Could you write out all the text in the material below, changing every "Home" to "Start" and leaving everything else as it is? Leave the pictures out of your answer.

**Records supplied:**
= = = =

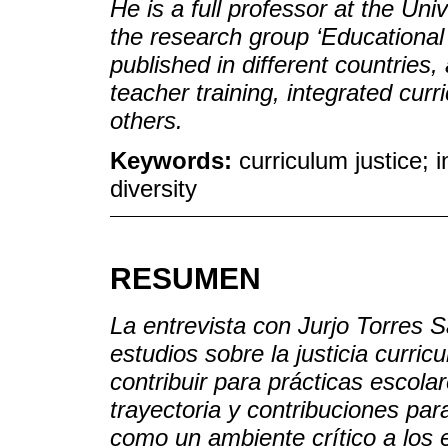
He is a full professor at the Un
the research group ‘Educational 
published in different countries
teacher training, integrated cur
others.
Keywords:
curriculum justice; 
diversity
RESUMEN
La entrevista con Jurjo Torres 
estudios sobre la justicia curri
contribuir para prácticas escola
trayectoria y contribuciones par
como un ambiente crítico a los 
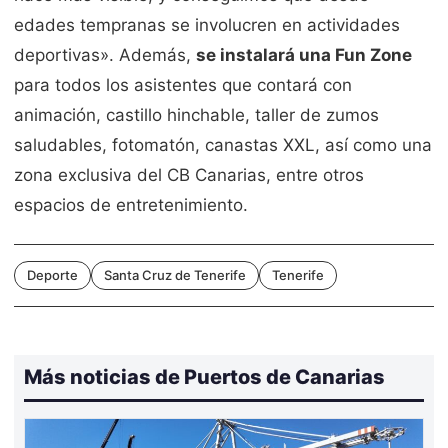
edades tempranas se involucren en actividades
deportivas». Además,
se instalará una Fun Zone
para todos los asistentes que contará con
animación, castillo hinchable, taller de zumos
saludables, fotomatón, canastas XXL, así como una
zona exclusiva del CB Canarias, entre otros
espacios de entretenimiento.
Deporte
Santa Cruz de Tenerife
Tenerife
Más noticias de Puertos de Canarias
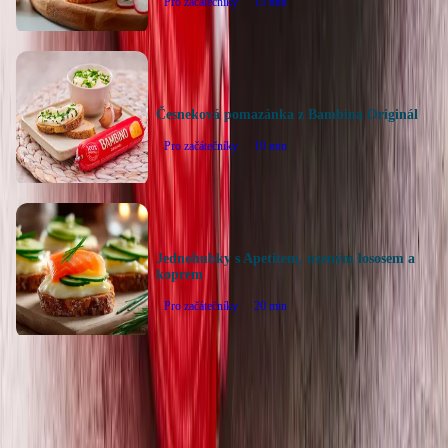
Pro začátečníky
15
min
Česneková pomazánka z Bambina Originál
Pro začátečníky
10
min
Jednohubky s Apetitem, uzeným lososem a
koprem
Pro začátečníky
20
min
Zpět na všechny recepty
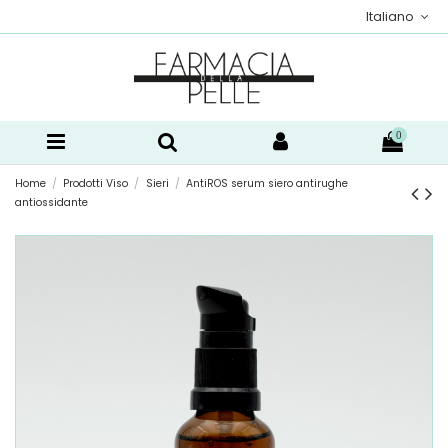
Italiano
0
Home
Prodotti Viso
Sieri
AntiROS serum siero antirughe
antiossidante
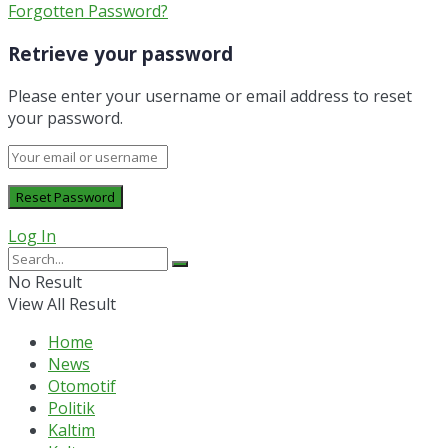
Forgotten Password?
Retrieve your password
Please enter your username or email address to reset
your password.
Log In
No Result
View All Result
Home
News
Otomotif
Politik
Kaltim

= = = =

**Response to the exercise:**
He is a full professor at the Un
the research group ‘Educational 
published in different countries
teacher training, integrated cur
others.
Keywords:
curriculum justice; 
diversity
RESUMEN
La entrevista con Jurjo Torres 
estudios sobre la justicia curri
contribuir para prácticas escola
trayectoria y contribuciones par
como un ambiente crítico a los 
edades tempranas se involucren en actividades
deportivas». Además,
se instalará una Fun Zone
para todos los asistentes que contará con
animación, castillo hinchable, taller de zumos
saludables, fotomatón, canastas XXL, así como una
zona exclusiva del CB Canarias, entre otros
espacios de entretenimiento.
Deporte
Santa Cruz de Tenerife
Tenerife
Más noticias de Puertos de Canarias
Pro začátečníky
15
min
Česneková pomazánka z Bambina Originál
Pro začátečníky
10
min
Jednohubky s Apetitem, uzeným lososem a
koprem
Pro začátečníky
20
min
Zpět na všechny recepty
Italiano
0
Start
Prodotti Viso
Sieri
AntiROS serum siero antirughe
antiossidante
Forgotten Password?
Retrieve your password
Please enter your username or email address to reset
your password.
Log In
No Result
View All Result
Start
News
Otomotif
Politik
Kaltim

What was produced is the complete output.